The relay also keeps no history: join mid-loop and you only see picks sent after you connected, so other players' points can be undercounted until the next loop resets everyone. Fixing it means storing picks per loop and replaying them on connect, same V2 hardening batch.

And it's a replay, labeled as such (REPLAY · 2019 FIBA WORLD CUP · LOOP #n). No fake "live". The seed is the real play-by-play of the bronze final: 73 events, every point attributed, quarter scores verified against the official box score. V2 swaps the frozen seed for real-time NBA feeds: webhook ingestion, push instead of derivation, idempotent writes, the part of the roadmap where the guardian Lambda gets its real job.

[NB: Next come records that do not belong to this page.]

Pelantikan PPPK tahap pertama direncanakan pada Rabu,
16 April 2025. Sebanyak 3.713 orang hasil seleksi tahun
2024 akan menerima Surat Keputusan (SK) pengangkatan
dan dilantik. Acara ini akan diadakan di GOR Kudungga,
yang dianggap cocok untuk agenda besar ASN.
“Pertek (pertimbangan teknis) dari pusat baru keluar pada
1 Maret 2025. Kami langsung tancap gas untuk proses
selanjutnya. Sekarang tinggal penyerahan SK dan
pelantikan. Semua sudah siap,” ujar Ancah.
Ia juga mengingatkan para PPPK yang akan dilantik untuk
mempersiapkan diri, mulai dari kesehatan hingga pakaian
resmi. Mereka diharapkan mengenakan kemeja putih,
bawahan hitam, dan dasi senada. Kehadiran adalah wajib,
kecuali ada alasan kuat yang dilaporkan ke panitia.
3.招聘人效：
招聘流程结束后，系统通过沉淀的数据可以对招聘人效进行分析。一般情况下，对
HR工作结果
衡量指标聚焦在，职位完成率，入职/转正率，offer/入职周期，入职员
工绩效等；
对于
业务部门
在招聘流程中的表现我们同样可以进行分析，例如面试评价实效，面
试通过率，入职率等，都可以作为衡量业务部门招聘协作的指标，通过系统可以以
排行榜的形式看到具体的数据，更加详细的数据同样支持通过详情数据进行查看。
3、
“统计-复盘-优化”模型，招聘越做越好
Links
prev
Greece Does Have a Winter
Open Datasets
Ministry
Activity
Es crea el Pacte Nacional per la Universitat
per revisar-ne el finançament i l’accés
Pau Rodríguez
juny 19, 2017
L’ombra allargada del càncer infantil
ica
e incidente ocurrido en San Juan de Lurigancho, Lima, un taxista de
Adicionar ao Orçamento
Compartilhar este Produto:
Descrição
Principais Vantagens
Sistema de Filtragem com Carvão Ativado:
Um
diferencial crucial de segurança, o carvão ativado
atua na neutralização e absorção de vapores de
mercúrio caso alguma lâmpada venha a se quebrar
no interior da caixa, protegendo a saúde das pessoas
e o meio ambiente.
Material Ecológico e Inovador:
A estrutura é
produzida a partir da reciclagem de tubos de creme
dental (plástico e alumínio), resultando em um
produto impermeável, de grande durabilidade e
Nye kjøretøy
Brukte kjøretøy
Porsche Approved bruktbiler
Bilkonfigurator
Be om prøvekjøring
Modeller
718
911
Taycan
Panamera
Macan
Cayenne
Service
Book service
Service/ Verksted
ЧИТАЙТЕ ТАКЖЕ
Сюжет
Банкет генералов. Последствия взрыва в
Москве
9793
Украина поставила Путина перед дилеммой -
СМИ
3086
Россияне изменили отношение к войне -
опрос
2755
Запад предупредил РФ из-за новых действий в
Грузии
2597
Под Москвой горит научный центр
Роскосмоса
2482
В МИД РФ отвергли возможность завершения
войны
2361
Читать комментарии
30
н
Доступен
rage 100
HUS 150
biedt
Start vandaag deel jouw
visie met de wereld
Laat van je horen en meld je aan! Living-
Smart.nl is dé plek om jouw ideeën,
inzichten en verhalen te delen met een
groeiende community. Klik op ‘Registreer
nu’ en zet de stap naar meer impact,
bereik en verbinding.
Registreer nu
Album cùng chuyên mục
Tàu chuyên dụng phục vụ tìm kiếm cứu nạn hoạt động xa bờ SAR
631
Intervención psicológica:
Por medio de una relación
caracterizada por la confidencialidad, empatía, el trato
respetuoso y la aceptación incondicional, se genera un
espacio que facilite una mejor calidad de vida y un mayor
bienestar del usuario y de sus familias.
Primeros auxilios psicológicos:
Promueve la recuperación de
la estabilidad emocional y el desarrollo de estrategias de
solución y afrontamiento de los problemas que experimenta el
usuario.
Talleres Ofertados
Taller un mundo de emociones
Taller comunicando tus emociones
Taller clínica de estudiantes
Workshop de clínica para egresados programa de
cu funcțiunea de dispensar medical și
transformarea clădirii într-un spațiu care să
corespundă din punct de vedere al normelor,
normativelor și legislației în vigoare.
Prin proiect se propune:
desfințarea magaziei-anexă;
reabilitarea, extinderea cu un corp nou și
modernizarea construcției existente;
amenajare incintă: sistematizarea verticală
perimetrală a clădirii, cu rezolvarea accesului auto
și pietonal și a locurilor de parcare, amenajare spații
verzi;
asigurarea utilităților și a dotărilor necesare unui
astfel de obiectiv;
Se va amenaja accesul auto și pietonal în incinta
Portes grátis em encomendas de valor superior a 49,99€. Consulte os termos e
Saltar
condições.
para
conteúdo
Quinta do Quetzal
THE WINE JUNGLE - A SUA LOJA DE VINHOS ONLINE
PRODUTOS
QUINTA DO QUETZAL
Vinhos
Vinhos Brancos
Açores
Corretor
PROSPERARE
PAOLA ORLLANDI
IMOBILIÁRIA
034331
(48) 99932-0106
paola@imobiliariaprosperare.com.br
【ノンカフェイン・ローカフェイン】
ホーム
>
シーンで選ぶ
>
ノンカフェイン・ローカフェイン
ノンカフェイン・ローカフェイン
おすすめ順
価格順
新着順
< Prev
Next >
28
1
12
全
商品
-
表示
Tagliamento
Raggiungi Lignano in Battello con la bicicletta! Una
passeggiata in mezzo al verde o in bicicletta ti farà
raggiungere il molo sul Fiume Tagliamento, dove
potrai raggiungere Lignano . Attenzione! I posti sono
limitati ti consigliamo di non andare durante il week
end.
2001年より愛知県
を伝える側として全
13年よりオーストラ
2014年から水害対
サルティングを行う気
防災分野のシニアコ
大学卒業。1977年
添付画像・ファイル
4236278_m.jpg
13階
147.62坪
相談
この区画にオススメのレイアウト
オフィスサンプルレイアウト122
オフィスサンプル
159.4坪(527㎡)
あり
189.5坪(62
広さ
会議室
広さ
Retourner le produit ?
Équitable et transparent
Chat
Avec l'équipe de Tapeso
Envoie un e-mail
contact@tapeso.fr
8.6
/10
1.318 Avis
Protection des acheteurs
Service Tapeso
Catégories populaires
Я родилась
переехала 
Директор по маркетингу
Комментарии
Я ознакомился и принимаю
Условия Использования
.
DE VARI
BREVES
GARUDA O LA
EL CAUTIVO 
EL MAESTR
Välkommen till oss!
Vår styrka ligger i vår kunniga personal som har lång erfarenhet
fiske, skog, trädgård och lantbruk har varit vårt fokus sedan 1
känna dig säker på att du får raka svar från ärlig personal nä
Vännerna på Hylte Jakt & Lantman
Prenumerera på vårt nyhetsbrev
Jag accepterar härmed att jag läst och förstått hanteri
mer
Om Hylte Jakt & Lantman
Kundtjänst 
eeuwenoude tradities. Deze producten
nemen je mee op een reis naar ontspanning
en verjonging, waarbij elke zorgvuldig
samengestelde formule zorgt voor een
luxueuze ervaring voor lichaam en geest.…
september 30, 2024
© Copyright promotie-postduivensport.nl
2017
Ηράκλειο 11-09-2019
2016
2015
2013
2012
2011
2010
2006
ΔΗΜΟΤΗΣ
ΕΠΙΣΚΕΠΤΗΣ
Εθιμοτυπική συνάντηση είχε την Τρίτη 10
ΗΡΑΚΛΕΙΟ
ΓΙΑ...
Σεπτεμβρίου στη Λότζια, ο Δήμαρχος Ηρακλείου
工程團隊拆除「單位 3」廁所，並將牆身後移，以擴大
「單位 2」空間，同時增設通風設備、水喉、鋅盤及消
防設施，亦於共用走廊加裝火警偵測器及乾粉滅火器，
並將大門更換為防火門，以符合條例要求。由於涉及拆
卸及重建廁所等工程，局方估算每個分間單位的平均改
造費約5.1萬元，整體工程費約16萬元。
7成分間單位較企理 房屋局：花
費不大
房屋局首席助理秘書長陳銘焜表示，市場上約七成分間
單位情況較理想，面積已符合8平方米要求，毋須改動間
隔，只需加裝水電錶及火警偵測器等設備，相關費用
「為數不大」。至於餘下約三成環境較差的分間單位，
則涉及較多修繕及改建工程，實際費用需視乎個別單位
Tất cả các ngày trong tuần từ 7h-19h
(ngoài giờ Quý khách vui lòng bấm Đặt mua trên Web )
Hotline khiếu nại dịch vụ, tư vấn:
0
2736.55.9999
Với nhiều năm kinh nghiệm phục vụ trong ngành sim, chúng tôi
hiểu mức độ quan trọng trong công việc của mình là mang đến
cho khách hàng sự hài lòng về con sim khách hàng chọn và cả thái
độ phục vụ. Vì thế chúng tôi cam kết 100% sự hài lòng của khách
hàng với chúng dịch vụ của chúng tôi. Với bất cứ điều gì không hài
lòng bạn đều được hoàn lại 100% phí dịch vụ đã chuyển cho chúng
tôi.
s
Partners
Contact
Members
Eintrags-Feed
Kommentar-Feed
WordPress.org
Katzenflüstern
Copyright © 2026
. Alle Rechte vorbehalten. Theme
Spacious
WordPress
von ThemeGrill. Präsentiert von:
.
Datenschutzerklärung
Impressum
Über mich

Also out of scope, permanently: real money. Rally is a fan-engagement game. No betting, ever.

Stack & bill

  • Frontend: Next.js (App Router), React, TypeScript. Deployed on Vercel.
  • Engine: a framework-free TypeScript package (@rally/engine): event stream, state folds, prediction resolution, seeded bots, leaderboard. Pure functions, no I/O, the same code can run in the browser today and in a Lambda tomorrow.
  • Backend: AWS SAM, eu-west-3, Node 22 on arm64. Three Lambdas (state read, guardian, WebSocket), two DynamoDB tables for connections and name locks, one table with a single item for the anchor. API Gateway WebSocket routes written as raw ApiGatewayV2 resources.
  • Monthly bill: approximately zero. One item read on page load, one hourly guardian invocation, and WebSocket messages when people actually play. Derive-don't-store is also a pricing strategy.

If you're building fan engagement, second-screen experiences, or anything real-time in sports media, this is the kind of system I love designing.